====== DOCUMENT PASSAGE ======

Also you're joking about something serious in a relaxed way.
That means you're getting more chilled out about your future. "I might be happy after all".
Hi I'm part of after all, I hope.
*****
I am more than and not your psychiatrist.
That's a weird dude with a degree.
But a great lover heals all wounds.
*****
Your numbers are blah.
You are not.
All that crap is almost out of your control.
You're getting funnier. Sexier. More outside the box artistic.
I can't guarantee you're going to be famous. I want you to be. But if you don't do really different crazier wilder shocking comedy or anything more unforgettable by randos...
You're great. I know it. I have a history degree. I know you're generationally talented and getting better.
I know you could be on SNL this Saturday and be good.
Gatekeepers don't care. The programming of IG etc is for their benefit, not yours. Lorne Michaels of billions has to like you.

====== COLLECTED DATA ======

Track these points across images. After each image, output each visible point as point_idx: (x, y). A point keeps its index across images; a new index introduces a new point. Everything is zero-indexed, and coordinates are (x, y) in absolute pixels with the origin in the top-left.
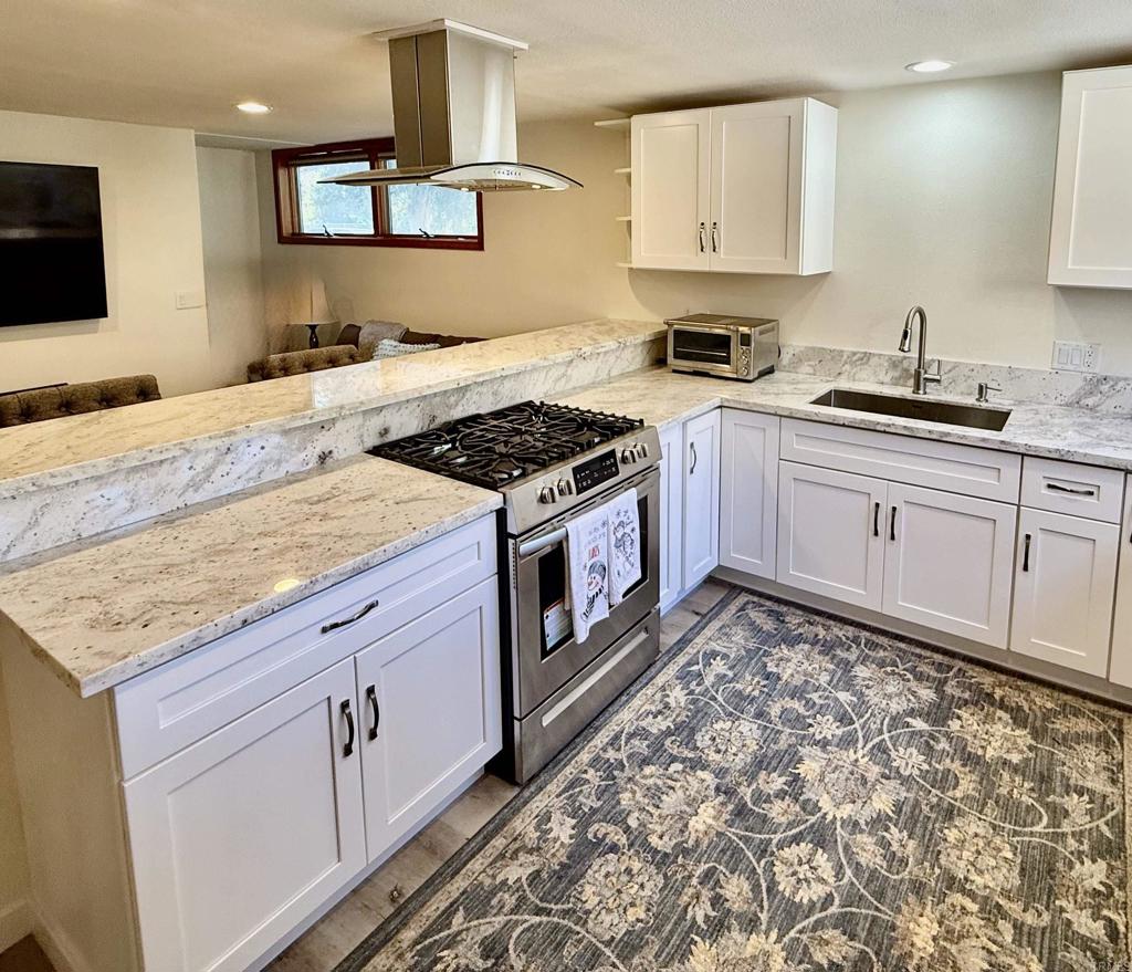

======

■ WORK INSTRUCTION ■
Swap "lover" for "partner" and rewrite the encouraging note starting with "That's a weird" and going on through "and getting better.". You won't need the data for this.

■ RESPONSE TO THIS EXERCISE ■
That's a weird dude with a degree.
But a great partner heals all wounds.
*****
Your numbers are blah.
You are not.
All that crap is almost out of your control.
You're getting funnier. Sexier. More outside the box artistic.
I can't guarantee you're going to be famous. I want you to be. But if you don't do really different crazier wilder shocking comedy or anything more unforgettable by randos...
You're great. I know it. I have a history degree. I know you're generationally talented and getting better.